«Lors de ma toute première rencontre avec George Bush il y a trois ans, j'ai accepté sa requête de ne pas liquider physiquement Yasser Arafat (…). Je comprends la situation, mais maintenant je m'estime libéré de cet engagement.» Ces propos tenus par Ariel Sharon à l'occasion d'une interview diffusée vendredi par la deuxième chaîne de télévision israélienne ont provoqué la panique parmi les responsables de l'Autorité palestinienne (AP), qui ont appelé la communauté internationale «à empêcher un nouvel assassinat prémédité».

En effet, moins d'un mois après la «liquidation» du leader spirituel du Hamas Ahmad Yassine et de son successeur Abdel Aziz al-Rantissi, la direction palestinienne est persuadée qu'Arafat est «le prochain sur la liste» des candidats à la «liquidation». Certes, la conseillère de George Bush pour la sécurité nationale, Condoleezza Rice, est intervenue samedi auprès de l'entourage de Sharon afin de l'appeler à «bien peser ses actes». Dans la foulée, la Russie, la France, l'Espagne, ainsi que de nombreux autres pays ont condamné les menaces israéliennes alors qu'à Ramallah 4000 Palestiniens manifestaient devant la «Mouqataa» (le quartier général du président de l'AP) en jurant qu'ils le défendraient «par leur âme et par leur sang». «Sharon peut dire ce qu'il veut, mais cela ne me fait rien, car le vent n'a jamais fait bouger une montagne», a alors ironisé Arafat en s'adressant à la foule qui brandissait son portrait.

Pour leur part, plusieurs ministres israéliens parmi lesquels Tommy Lapid (Justice) ont estimé que les déclarations du chef de leur gouvernement sont «inopportunes». Ils ont également affirmé que «l'élimination d'Arafat n'est pas à l'ordre du jour dans l'immédiat». Cependant, réunis à l'occasion du traditionnel conseil de cabinet dimanche, ils ont bel et bien évoqué une solution alternative consistant à exiler Arafat dans la bande de Gaza sans attenter immédiatement à sa vie. Une idée que le chef de l'opposition travailliste Shimon Peres interrogé par Kol Israël (la radio publique) trouve d'ailleurs «bonne».

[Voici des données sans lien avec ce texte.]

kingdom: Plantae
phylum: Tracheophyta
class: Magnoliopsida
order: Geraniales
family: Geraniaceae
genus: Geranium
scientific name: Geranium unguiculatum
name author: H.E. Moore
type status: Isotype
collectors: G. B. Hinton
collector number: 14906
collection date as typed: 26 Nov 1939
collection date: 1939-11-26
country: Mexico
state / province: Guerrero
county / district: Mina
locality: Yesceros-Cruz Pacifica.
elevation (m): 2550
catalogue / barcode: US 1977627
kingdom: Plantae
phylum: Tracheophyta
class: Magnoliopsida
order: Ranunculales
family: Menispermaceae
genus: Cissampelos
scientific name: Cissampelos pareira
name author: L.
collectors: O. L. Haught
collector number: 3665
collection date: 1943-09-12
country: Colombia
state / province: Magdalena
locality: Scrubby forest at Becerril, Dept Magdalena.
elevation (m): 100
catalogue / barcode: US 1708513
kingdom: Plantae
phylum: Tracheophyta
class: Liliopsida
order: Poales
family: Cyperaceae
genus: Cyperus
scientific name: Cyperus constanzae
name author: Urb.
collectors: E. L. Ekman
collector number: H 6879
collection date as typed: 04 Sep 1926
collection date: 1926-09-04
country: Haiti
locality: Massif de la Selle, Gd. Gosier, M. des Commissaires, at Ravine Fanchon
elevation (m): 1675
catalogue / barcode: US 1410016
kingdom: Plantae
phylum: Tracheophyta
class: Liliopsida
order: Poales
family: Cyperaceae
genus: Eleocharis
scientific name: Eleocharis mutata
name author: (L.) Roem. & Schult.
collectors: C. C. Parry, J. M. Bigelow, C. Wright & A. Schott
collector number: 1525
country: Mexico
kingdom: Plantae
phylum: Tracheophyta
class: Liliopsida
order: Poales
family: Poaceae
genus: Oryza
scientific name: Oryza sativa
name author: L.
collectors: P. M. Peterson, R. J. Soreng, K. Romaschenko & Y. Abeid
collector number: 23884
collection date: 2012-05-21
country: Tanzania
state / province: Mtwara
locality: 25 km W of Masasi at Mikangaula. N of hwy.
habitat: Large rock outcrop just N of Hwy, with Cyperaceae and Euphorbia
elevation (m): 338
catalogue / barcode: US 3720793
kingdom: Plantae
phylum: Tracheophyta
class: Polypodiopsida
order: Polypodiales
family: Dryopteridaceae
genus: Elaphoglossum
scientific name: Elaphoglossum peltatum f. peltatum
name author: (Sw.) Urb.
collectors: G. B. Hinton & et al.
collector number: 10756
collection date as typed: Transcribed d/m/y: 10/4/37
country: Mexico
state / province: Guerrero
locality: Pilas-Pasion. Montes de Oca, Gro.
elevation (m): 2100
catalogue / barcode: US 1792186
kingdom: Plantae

La plupart des commentateurs politiques israéliens sont en tout cas persuadés que «quelque chose» va se produire d'ici au 2 mai, date du référendum sur le «plan de séparation» organisé par Sharon au sein du Likoud (son parti). Parce que 68% des Israéliens sont mécontents de la manière dont il gère le pays, selon les derniers sondages? Pas seulement. En fait, la campagne pour le référendum se passe plutôt mal pour Ariel Sharon. Les opposants au «plan de séparation» gagnent quotidiennement du terrain grâce à une campagne accusant le premier ministre «d'offrir une prime au terrorisme en démantelant des colonies et en expulsant des juifs de la terre où ils sont installés depuis trois générations». Pour contrer ces arguments, le premier ministre a donc besoin de réussir rapidement un coup d'éclat et l'envoi d'Arafat en exil à Gaza-City est justement le genre d'action qui lui permettrait de redorer son blason.